@pdava17752453 

maybe this can help you?

https://www.tp-link.com/us/support/faq/3575/

@pdava17752453 AFAIK Omada has only old-fashioned IPSec so no interfaces. It does however support IPSec tunnel groups, where IPSec connections can fail over to a backup tunnel. So if the primary tunnel fails it will connect a fail-over tunnel, and optional fail back to the primary. But it isn't seamless, you wait the DPD time before failover, say 15-20 seconds.

Modern routers support Virtual Tunnel Interfaces (VTI) which effectively enable routing over IPSec rather than just policy. Needless to say, Omada does not support VTI 😭 You might do better to use WireGuard, which Omada supports and is interface based, so you can have prioritized routing tables for backup routes. That means packet-by-packet seamless failover.

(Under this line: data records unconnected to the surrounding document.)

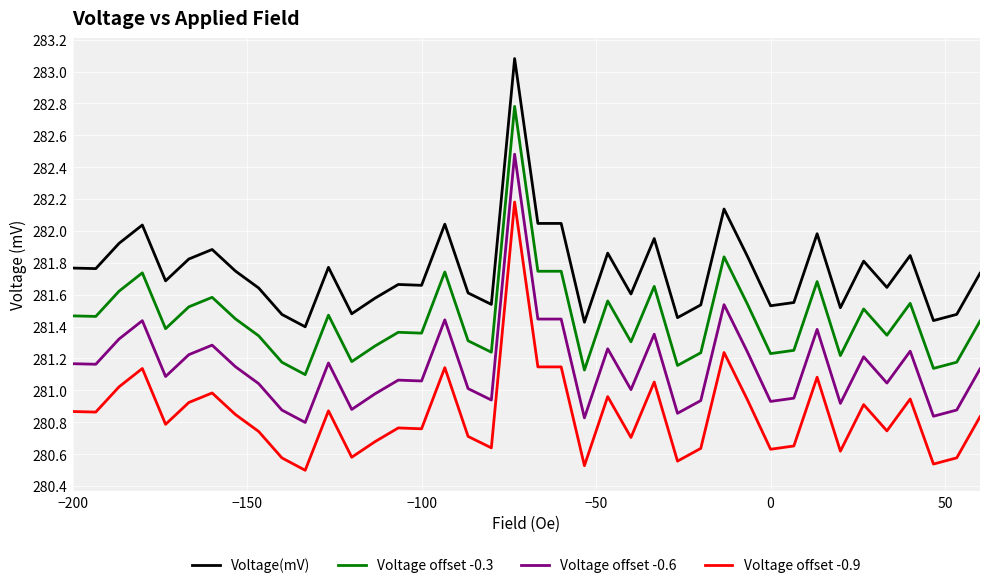

What are all the series names shown in the legend?

Voltage(mV), Voltage offset -0.3, Voltage offset -0.6, Voltage offset -0.9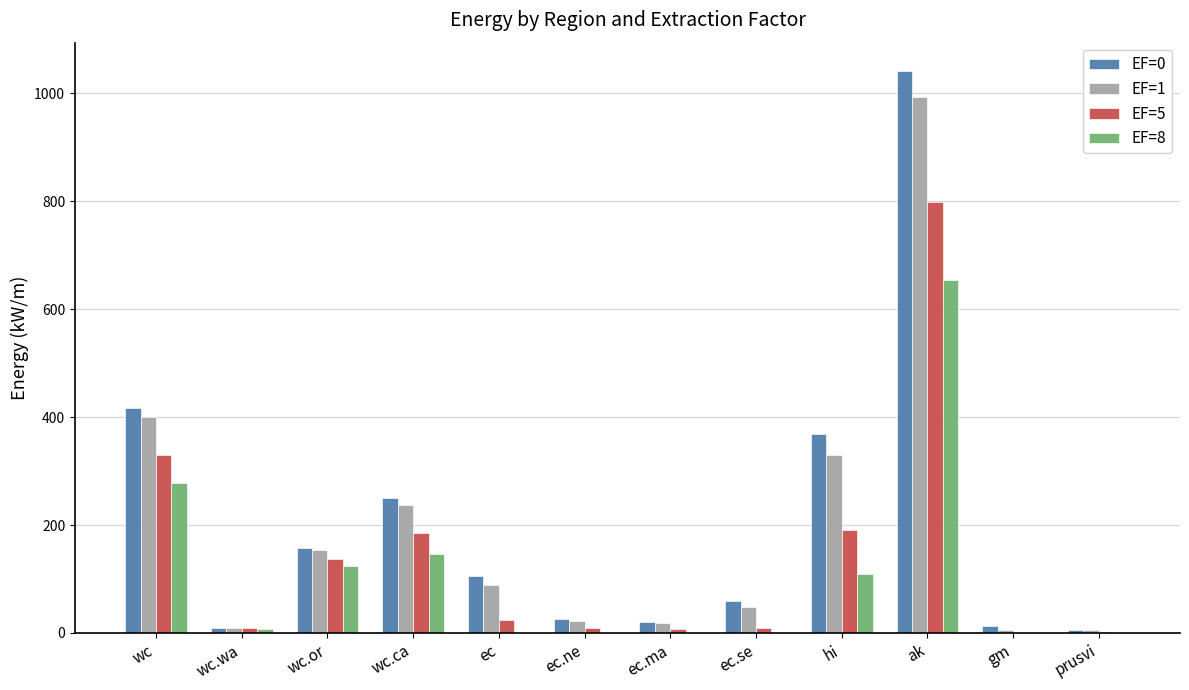

What is the sum of the EF=1 values at wc and hi?

730.1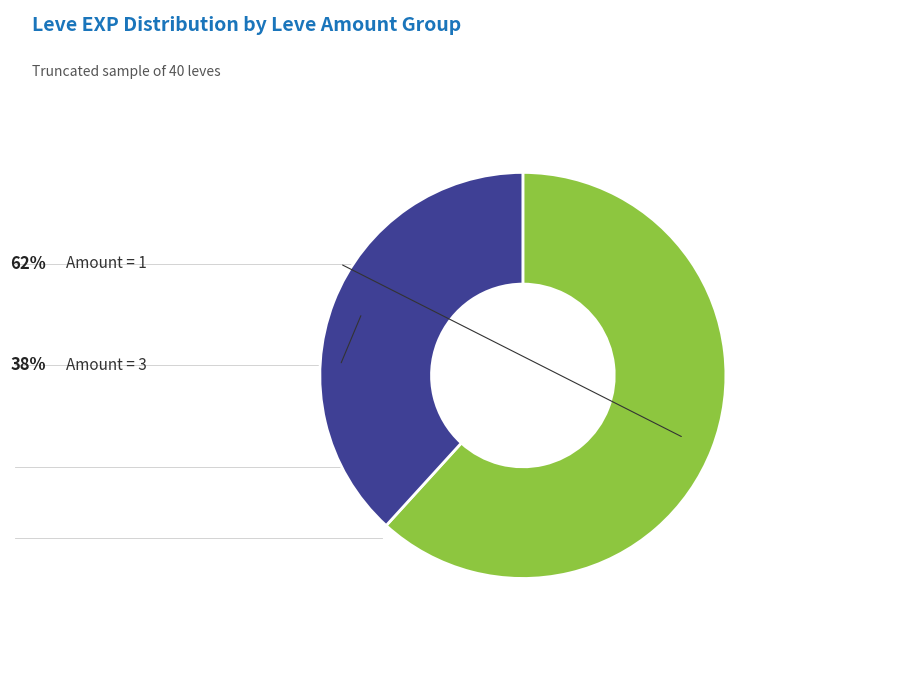

Is there a majority slice in this chart?

Yes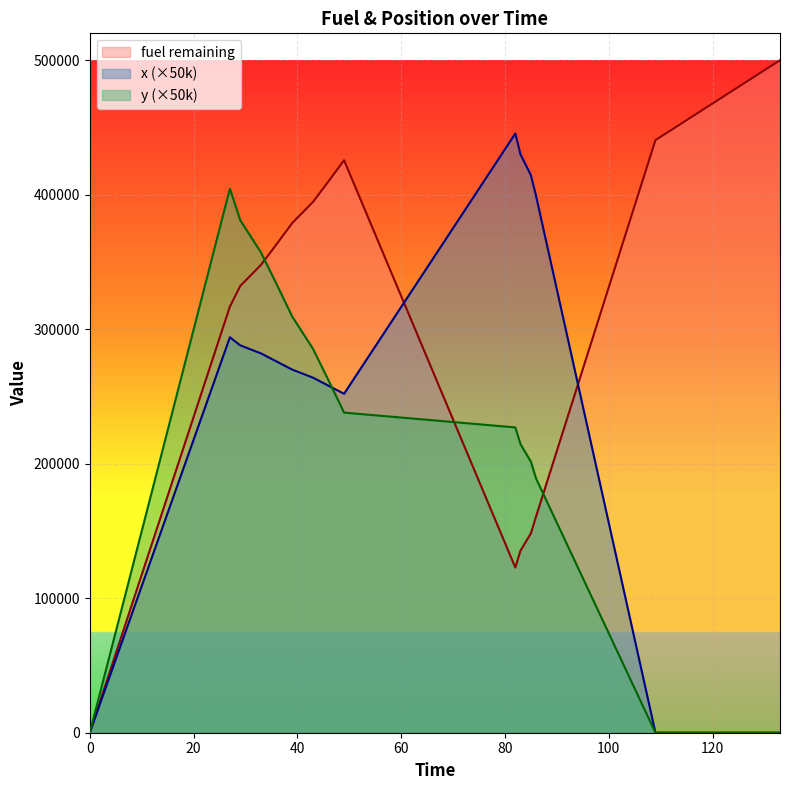

Reading right to left, extract all data points from this chart.

fuel remaining: 500000.0	440586.0	160854.0	148236.0	135420.0	122802.0	425622.0	409950.0	394584.0	378912.0	363240.0	347874.0	332202.0	316836.0	0.0
x: 0.0	0.0	399000.0	414500.0	430000.0	445500.0	252000.0	258000.0	264000.0	270000.0	276000.0	282000.0	288000.0	294000.0	0.0
y: 0.0	0.0	189000.0	201500.0	214500.0	227000.0	238000.0	262000.0	285500.0	309500.0	333500.0	357000.0	381000.0	404500.0	0.0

  @whereisaaron I was trying to figure out that failover policy page, I suspect it might only be available for managed connections between two TP-Link devices? It just tells me no connections are available for a failover group, and there is no way to add another connection due to the overlap warning, so all I can think of is that feature might be reserved for automatic type connections. 

@pdava17752453 there is supposed to be new firmware coming with SD-VPN easy VPN between sites. However this should work as per this documentation:

https://www.tp-link.com/au/support/faq/3575/

Note that secondary tunnel is in responder mode, as (I think) only changed to initiate during failover.

Wireguard may not be an alternative yet either sorry:
https://community.tp-link.com/en/business/forum/topic/665364

  @whereisaaron I tried giving it one more attempt this morning, the tunnel just refuses to come up when in Responder mode even when I reconfigured the AWS side to be the Initiator. Oh well, not the end of the world but was hopeful I could get it to work. VTIs are really the "right" way to do this.

@pdava17752453 AWS redundancy works differently. You bring up two live connections for different gateways and then use ASNs and BGP routing. Sadly TP-Link doesn't enable BGP on Omada gear up until a Omada Pro L3 switch. Of course if you buy a cheap pfsense router you get BGP support, but a "business" Omada gateway - blocked! The tradeoff for buying in on a proprietary SDN. It's hard to do dynamically without BGP nor VTI. VTIs are great and complex configurations relatively easy. Again, VTI is something a cheap pfsense router will do. And you could put one ahead of your Omada gateway to provide a redundant connection.

  @whereisaaron I'm very familiar with how their redundancy works and know the lack of BGP means you won't be able to have dynamic routing, but I was still expecting to at least get a crypto SA up, which wouldn't happen when putting the TP-Link in responder mode and the AWS side in "Start", which is their equivalent of Initiator mode, which seemed odd. If we just had simple VTI support you'd be fine without BGP because AWS won't send traffic down a tunnel that's not up and the TP-Link would presumably be the same (Routes down an interface that's seen as down wouldn't get put into the FIB).

I've started looking at pfsense devices, I think I may opt for one for both better crypto throughput and the VTI support. This is all just for a home setup, but I still like to be able to play around with the features I want. I originally got the TP-Link gateway so it would integrate with the rest of my Omada stuff (APs/Switch), but the VPN and dynamic routing support is pretty bad, I should have just skipped it and gone with something a little more business-grade (Even though TP-Link ironically calls this stuff business grade).